With the demise of the Soviet Union perished also the idea of spreading Marxism by force across the globe. Our enemies could always bring in the Russians if we proved too demanding of reform; cynical neutrals could play us off against them to gain aid or attention. In the world’s impoverished and desolate expanses, naïve dreamers and psychopathic killers alike could always justify their quasi-allegiance to Stalinism on the grounds that a coercive socialism was closer to brotherhood than wide-open American capitalism.

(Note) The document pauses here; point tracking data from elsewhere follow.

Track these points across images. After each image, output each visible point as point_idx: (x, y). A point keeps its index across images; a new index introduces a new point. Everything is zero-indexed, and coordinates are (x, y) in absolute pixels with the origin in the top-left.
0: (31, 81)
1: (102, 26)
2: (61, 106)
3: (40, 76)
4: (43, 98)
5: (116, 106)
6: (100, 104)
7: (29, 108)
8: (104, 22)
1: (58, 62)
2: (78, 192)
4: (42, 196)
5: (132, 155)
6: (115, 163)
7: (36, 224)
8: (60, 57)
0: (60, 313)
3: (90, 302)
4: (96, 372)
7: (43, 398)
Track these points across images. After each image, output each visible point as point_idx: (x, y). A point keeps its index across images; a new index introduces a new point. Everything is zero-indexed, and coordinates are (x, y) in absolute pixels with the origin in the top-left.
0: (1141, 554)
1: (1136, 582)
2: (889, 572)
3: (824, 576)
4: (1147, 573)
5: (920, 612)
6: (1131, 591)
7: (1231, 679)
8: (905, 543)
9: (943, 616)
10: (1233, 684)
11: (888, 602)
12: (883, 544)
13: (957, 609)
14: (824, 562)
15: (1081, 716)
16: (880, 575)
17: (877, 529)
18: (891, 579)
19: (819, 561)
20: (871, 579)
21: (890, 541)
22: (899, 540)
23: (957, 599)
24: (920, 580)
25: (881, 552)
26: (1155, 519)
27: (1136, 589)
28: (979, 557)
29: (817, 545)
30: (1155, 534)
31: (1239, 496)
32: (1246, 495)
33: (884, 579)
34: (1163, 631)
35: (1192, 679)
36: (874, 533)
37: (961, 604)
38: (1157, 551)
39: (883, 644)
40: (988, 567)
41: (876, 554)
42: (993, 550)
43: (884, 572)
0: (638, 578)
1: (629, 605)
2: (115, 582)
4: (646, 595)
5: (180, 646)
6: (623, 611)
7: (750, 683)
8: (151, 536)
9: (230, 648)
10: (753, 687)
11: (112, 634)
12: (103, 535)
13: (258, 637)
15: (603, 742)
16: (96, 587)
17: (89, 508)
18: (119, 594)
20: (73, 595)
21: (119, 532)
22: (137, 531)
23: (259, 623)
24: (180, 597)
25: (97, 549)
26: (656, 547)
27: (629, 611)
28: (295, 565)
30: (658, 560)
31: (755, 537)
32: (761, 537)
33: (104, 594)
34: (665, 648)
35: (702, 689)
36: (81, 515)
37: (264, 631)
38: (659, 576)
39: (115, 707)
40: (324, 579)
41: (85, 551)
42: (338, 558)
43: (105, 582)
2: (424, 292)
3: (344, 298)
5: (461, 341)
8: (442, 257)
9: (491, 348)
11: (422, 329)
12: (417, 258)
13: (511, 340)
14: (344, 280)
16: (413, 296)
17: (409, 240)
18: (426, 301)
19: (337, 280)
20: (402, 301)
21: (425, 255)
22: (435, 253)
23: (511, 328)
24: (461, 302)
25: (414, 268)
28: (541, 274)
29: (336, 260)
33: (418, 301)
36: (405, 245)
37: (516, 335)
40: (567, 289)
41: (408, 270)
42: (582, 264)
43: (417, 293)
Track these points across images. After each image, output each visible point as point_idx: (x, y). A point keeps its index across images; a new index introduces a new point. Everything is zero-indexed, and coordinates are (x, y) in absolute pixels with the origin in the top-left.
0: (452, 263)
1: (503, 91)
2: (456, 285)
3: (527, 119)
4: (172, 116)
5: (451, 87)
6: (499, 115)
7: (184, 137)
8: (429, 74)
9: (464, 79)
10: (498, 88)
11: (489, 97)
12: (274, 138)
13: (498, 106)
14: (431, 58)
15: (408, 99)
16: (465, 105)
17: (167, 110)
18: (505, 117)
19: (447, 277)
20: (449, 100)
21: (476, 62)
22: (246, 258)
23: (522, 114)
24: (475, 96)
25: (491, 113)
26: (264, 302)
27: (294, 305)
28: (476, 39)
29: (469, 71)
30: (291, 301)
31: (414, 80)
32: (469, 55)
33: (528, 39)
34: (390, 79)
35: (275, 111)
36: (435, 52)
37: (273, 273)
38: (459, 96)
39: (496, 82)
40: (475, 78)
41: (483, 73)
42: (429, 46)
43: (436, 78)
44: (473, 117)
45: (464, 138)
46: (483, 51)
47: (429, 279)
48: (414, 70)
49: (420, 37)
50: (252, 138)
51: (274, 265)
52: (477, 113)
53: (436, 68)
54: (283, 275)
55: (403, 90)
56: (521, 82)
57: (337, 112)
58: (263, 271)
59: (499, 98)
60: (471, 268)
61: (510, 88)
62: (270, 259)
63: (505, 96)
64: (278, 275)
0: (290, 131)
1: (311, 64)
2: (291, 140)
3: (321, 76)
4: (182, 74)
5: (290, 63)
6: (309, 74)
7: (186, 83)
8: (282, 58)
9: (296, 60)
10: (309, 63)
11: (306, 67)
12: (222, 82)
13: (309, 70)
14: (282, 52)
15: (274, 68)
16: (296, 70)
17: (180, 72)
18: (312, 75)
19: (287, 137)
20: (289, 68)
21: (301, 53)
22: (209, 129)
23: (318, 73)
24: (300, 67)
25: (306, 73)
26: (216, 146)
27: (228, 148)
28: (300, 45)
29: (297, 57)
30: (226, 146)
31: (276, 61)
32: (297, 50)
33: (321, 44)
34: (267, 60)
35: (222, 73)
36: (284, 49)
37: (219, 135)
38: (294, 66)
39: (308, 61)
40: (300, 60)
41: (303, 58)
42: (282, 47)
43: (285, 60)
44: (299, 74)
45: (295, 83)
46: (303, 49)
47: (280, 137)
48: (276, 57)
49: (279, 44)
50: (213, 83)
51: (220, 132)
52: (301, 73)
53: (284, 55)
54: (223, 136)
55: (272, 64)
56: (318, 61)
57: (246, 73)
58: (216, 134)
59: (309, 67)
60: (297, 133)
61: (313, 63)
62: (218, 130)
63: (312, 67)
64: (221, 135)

Islamist fascism entertains neither these utopian pretenses nor the air of shared struggle that trumps racial, religious, or geographical boundaries. If you are female or gay, your correct politics don’t really matter. If you are Christian or non-Middle Eastern, too bad. If you are addicted to Western freedom or consumerism, you might as well save the trouble and go straight to Hell now. So Khomeinism or al Qaedism is not Soviet-enhanced Marxism: It lacks not merely the resources of a vast continent at its call, but also an ideology that misleads and confuses with false promises of social justice. With the Islamofascists you get what you see — a return to the 13th century and all its darkness.
What do such new realities portend in our current struggle? We must remember that much of our frustrations with our European allies can be attributed to the absence of a global rogue nation that could destroy Europe with a flip of a switch, and that their pique with us is not predicated on what we do or say but, rather, on the changing global realities.
And if we are exasperated with Cold War institutions like the U.N. and NATO, it is precisely because they are paradigms of a bygone age that have remained fossilized rather than evolving to meet the challenges of a new era. So in most cases, the United States is at last in a singular position to promote freedom and democracy without either cynicism or the Realpolitik that today’s elected socialist will be tomorrow’s Soviet puppet. It is becoming quite a different world — and one, thank God, that at least a few in our government have sized up pretty well.
In short, for the first time in a half-century, Ronald Reagan’s threat to terrorists and their supporters that “you can run but not hide” is at last true. The world of al Qaeda is shrinking as we speak — and there is no person or force left that can bail any of them out from the doom that awaits them all.